Work item: The answer should be every line below, retyped exactly.

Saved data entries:
• • •

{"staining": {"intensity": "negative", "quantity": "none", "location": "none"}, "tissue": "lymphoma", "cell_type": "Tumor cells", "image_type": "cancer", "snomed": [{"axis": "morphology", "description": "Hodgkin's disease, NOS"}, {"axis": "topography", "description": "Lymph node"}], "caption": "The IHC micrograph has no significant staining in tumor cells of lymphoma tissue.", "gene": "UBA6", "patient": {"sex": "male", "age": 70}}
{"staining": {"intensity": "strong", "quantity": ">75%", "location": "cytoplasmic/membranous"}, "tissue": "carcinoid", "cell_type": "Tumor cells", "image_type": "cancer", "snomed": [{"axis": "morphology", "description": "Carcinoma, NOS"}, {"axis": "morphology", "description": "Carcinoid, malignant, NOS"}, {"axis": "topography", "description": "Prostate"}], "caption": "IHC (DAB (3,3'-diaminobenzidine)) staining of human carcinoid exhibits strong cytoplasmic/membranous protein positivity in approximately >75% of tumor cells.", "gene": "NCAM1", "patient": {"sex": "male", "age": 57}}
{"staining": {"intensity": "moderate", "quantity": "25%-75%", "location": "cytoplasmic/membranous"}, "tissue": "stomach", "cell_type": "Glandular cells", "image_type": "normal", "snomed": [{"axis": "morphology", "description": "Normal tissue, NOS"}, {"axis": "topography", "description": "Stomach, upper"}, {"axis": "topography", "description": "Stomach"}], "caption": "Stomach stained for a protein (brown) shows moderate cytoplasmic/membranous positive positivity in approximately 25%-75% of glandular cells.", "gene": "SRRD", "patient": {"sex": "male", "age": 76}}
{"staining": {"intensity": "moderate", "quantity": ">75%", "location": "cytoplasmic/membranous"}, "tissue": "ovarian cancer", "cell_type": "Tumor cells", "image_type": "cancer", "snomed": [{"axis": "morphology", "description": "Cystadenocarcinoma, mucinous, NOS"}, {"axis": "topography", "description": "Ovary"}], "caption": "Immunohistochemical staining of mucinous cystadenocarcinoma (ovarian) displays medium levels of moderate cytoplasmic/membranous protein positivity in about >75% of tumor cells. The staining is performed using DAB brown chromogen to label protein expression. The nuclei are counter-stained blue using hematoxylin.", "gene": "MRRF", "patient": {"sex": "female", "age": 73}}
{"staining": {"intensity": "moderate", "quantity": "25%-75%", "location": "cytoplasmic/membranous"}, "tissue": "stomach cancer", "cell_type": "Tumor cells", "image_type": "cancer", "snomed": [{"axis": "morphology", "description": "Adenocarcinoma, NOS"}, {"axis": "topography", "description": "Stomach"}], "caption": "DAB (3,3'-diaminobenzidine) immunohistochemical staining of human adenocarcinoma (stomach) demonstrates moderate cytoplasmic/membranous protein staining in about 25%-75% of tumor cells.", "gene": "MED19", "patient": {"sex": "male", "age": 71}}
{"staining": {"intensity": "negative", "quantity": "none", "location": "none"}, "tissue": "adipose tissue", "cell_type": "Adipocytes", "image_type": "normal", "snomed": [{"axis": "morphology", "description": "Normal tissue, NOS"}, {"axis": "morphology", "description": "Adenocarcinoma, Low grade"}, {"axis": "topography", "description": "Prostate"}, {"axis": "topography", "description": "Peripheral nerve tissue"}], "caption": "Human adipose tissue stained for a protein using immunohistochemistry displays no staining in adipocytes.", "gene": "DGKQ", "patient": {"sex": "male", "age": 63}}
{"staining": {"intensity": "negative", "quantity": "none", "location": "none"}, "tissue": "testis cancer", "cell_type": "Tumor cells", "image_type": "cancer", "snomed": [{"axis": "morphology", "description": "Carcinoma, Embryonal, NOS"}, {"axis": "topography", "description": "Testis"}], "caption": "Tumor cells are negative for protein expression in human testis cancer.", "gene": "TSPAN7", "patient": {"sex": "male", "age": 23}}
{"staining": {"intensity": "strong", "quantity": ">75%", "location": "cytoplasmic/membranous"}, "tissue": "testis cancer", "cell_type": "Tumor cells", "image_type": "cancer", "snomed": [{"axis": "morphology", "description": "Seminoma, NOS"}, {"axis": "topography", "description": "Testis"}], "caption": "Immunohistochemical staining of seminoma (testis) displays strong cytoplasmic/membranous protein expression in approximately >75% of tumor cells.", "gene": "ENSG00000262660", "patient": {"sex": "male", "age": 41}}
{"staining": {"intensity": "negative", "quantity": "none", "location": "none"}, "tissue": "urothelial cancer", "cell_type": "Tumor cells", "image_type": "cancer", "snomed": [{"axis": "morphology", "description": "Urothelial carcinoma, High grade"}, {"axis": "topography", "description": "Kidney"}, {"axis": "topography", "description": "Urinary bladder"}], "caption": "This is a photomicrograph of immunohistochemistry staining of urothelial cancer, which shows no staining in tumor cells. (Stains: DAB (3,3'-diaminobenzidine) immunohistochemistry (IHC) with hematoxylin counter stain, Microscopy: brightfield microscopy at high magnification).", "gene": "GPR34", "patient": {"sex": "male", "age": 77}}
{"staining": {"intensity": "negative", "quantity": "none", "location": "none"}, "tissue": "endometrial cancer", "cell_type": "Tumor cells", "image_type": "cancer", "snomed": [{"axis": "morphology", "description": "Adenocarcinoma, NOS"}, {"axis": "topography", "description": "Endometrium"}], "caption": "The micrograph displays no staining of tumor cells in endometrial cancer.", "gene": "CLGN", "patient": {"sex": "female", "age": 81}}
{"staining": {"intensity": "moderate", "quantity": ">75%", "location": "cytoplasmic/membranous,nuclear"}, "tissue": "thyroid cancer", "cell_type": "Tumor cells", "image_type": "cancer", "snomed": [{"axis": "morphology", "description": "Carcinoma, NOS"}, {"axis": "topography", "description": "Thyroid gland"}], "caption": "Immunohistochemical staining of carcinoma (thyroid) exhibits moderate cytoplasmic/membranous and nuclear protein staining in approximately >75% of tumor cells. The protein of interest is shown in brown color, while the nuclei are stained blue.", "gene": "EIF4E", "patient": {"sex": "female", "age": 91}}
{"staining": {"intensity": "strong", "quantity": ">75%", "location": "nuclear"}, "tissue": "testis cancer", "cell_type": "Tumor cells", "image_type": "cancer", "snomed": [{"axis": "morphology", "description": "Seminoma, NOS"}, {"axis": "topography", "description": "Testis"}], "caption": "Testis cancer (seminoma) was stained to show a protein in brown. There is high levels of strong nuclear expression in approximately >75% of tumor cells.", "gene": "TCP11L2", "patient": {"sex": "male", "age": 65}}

• • •

Solution below:
{"staining": {"intensity": "negative", "quantity": "none", "location": "none"}, "tissue": "lymphoma", "cell_type": "Tumor cells", "image_type": "cancer", "snomed": [{"axis": "morphology", "description": "Hodgkin's disease, NOS"}, {"axis": "topography", "description": "Lymph node"}], "caption": "The IHC micrograph has no significant staining in tumor cells of lymphoma tissue.", "gene": "UBA6", "patient": {"sex": "male", "age": 70}}
{"staining": {"intensity": "strong", "quantity": ">75%", "location": "cytoplasmic/membranous"}, "tissue": "carcinoid", "cell_type": "Tumor cells", "image_type": "cancer", "snomed": [{"axis": "morphology", "description": "Carcinoma, NOS"}, {"axis": "morphology", "description": "Carcinoid, malignant, NOS"}, {"axis": "topography", "description": "Prostate"}], "caption": "IHC (DAB (3,3'-diaminobenzidine)) staining of human carcinoid exhibits strong cytoplasmic/membranous protein positivity in approximately >75% of tumor cells.", "gene": "NCAM1", "patient": {"sex": "male", "age": 57}}
{"staining": {"intensity": "moderate", "quantity": "25%-75%", "location": "cytoplasmic/membranous"}, "tissue": "stomach", "cell_type": "Glandular cells", "image_type": "normal", "snomed": [{"axis": "morphology", "description": "Normal tissue, NOS"}, {"axis": "topography", "description": "Stomach, upper"}, {"axis": "topography", "description": "Stomach"}], "caption": "Stomach stained for a protein (brown) shows moderate cytoplasmic/membranous positive positivity in approximately 25%-75% of glandular cells.", "gene": "SRRD", "patient": {"sex": "male", "age": 76}}
{"staining": {"intensity": "moderate", "quantity": ">75%", "location": "cytoplasmic/membranous"}, "tissue": "ovarian cancer", "cell_type": "Tumor cells", "image_type": "cancer", "snomed": [{"axis": "morphology", "description": "Cystadenocarcinoma, mucinous, NOS"}, {"axis": "topography", "description": "Ovary"}], "caption": "Immunohistochemical staining of mucinous cystadenocarcinoma (ovarian) displays medium levels of moderate cytoplasmic/membranous protein positivity in about >75% of tumor cells. The staining is performed using DAB brown chromogen to label protein expression. The nuclei are counter-stained blue using hematoxylin.", "gene": "MRRF", "patient": {"sex": "female", "age": 73}}
{"staining": {"intensity": "moderate", "quantity": "25%-75%", "location": "cytoplasmic/membranous"}, "tissue": "stomach cancer", "cell_type": "Tumor cells", "image_type": "cancer", "snomed": [{"axis": "morphology", "description": "Adenocarcinoma, NOS"}, {"axis": "topography", "description": "Stomach"}], "caption": "DAB (3,3'-diaminobenzidine) immunohistochemical staining of human adenocarcinoma (stomach) demonstrates moderate cytoplasmic/membranous protein staining in about 25%-75% of tumor cells.", "gene": "MED19", "patient": {"sex": "male", "age": 71}}
{"staining": {"intensity": "negative", "quantity": "none", "location": "none"}, "tissue": "adipose tissue", "cell_type": "Adipocytes", "image_type": "normal", "snomed": [{"axis": "morphology", "description": "Normal tissue, NOS"}, {"axis": "morphology", "description": "Adenocarcinoma, Low grade"}, {"axis": "topography", "description": "Prostate"}, {"axis": "topography", "description": "Peripheral nerve tissue"}], "caption": "Human adipose tissue stained for a protein using immunohistochemistry displays no staining in adipocytes.", "gene": "DGKQ", "patient": {"sex": "male", "age": 63}}
{"staining": {"intensity": "negative", "quantity": "none", "location": "none"}, "tissue": "testis cancer", "cell_type": "Tumor cells", "image_type": "cancer", "snomed": [{"axis": "morphology", "description": "Carcinoma, Embryonal, NOS"}, {"axis": "topography", "description": "Testis"}], "caption": "Tumor cells are negative for protein expression in human testis cancer.", "gene": "TSPAN7", "patient": {"sex": "male", "age": 23}}
{"staining": {"intensity": "strong", "quantity": ">75%", "location": "cytoplasmic/membranous"}, "tissue": "testis cancer", "cell_type": "Tumor cells", "image_type": "cancer", "snomed": [{"axis": "morphology", "description": "Seminoma, NOS"}, {"axis": "topography", "description": "Testis"}], "caption": "Immunohistochemical staining of seminoma (testis) displays strong cytoplasmic/membranous protein expression in approximately >75% of tumor cells.", "gene": "ENSG00000262660", "patient": {"sex": "male", "age": 41}}
{"staining": {"intensity": "negative", "quantity": "none", "location": "none"}, "tissue": "urothelial cancer", "cell_type": "Tumor cells", "image_type": "cancer", "snomed": [{"axis": "morphology", "description": "Urothelial carcinoma, High grade"}, {"axis": "topography", "description": "Kidney"}, {"axis": "topography", "description": "Urinary bladder"}], "caption": "This is a photomicrograph of immunohistochemistry staining of urothelial cancer, which shows no staining in tumor cells. (Stains: DAB (3,3'-diaminobenzidine) immunohistochemistry (IHC) with hematoxylin counter stain, Microscopy: brightfield microscopy at high magnification).", "gene": "GPR34", "patient": {"sex": "male", "age": 77}}
{"staining": {"intensity": "negative", "quantity": "none", "location": "none"}, "tissue": "endometrial cancer", "cell_type": "Tumor cells", "image_type": "cancer", "snomed": [{"axis": "morphology", "description": "Adenocarcinoma, NOS"}, {"axis": "topography", "description": "Endometrium"}], "caption": "The micrograph displays no staining of tumor cells in endometrial cancer.", "gene": "CLGN", "patient": {"sex": "female", "age": 81}}
{"staining": {"intensity": "moderate", "quantity": ">75%", "location": "cytoplasmic/membranous,nuclear"}, "tissue": "thyroid cancer", "cell_type": "Tumor cells", "image_type": "cancer", "snomed": [{"axis": "morphology", "description": "Carcinoma, NOS"}, {"axis": "topography", "description": "Thyroid gland"}], "caption": "Immunohistochemical staining of carcinoma (thyroid) exhibits moderate cytoplasmic/membranous and nuclear protein staining in approximately >75% of tumor cells. The protein of interest is shown in brown color, while the nuclei are stained blue.", "gene": "EIF4E", "patient": {"sex": "female", "age": 91}}
{"staining": {"intensity": "strong", "quantity": ">75%", "location": "nuclear"}, "tissue": "testis cancer", "cell_type": "Tumor cells", "image_type": "cancer", "snomed": [{"axis": "morphology", "description": "Seminoma, NOS"}, {"axis": "topography", "description": "Testis"}], "caption": "Testis cancer (seminoma) was stained to show a protein in brown. There is high levels of strong nuclear expression in approximately >75% of tumor cells.", "gene": "TCP11L2", "patient": {"sex": "male", "age": 65}}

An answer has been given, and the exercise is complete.